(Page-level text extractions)
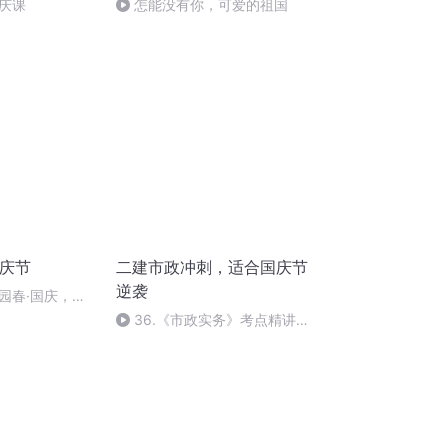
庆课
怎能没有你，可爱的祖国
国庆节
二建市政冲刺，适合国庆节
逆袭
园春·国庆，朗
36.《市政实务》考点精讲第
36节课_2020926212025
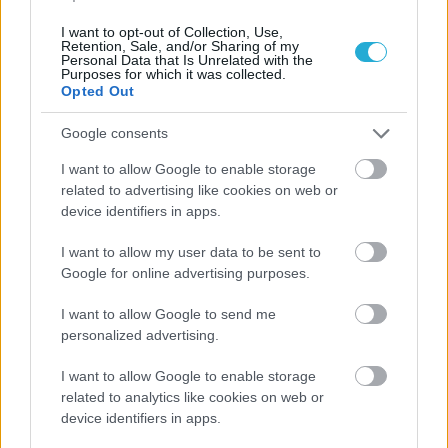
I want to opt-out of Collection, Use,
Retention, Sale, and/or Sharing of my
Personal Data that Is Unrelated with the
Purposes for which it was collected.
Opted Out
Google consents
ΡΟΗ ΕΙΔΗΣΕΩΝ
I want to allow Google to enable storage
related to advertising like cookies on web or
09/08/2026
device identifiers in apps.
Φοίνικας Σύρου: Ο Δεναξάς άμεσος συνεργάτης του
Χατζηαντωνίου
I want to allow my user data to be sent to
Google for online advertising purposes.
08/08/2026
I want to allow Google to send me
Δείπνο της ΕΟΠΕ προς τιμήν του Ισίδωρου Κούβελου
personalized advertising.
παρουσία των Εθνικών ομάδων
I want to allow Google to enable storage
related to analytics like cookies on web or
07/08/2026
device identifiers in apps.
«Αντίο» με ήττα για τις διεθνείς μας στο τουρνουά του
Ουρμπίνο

==

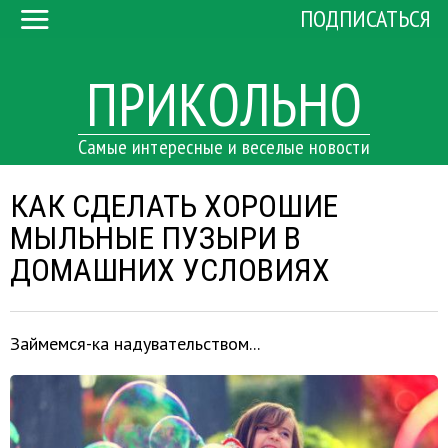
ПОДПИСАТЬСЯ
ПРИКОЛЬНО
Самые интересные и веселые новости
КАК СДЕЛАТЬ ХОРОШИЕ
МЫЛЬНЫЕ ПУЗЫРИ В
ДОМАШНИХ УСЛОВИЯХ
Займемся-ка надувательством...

* * *

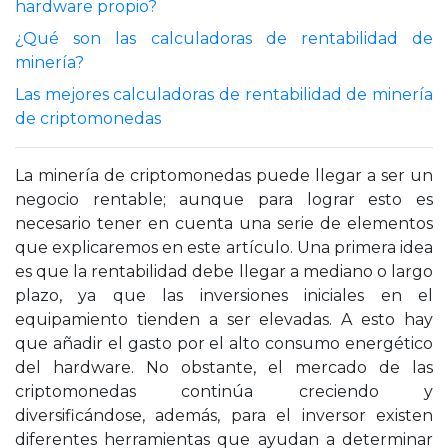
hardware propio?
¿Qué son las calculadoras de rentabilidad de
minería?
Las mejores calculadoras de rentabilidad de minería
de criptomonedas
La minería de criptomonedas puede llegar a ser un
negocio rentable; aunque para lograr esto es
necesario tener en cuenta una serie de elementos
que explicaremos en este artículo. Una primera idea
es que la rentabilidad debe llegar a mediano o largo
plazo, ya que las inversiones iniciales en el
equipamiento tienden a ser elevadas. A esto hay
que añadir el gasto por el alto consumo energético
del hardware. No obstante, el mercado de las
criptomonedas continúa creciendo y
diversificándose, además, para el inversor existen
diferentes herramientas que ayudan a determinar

→ **Task brief**: Scan the lines above for "equipamiento tienden a" and for "diferentes herramientas que". Repeat exactly the line holding each of them and every line in between.

→ **Final answer**:
equipamiento tienden a ser elevadas. A esto hay
que añadir el gasto por el alto consumo energético
del hardware. No obstante, el mercado de las
criptomonedas continúa creciendo y
diversificándose, además, para el inversor existen
diferentes herramientas que ayudan a determinar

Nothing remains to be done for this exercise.